Dataset entries:
——————————

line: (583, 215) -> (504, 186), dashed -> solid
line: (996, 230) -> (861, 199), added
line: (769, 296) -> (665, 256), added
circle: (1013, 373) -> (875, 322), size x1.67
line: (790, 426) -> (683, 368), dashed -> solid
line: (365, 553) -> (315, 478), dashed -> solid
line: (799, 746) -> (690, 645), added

——————————

*YOUR TASK*:
The entries above are to be transcribed in full and without error.

*SOLVED EXERCISE*:
line: (583, 215) -> (504, 186), dashed -> solid
line: (996, 230) -> (861, 199), added
line: (769, 296) -> (665, 256), added
circle: (1013, 373) -> (875, 322), size x1.67
line: (790, 426) -> (683, 368), dashed -> solid
line: (365, 553) -> (315, 478), dashed -> solid
line: (799, 746) -> (690, 645), added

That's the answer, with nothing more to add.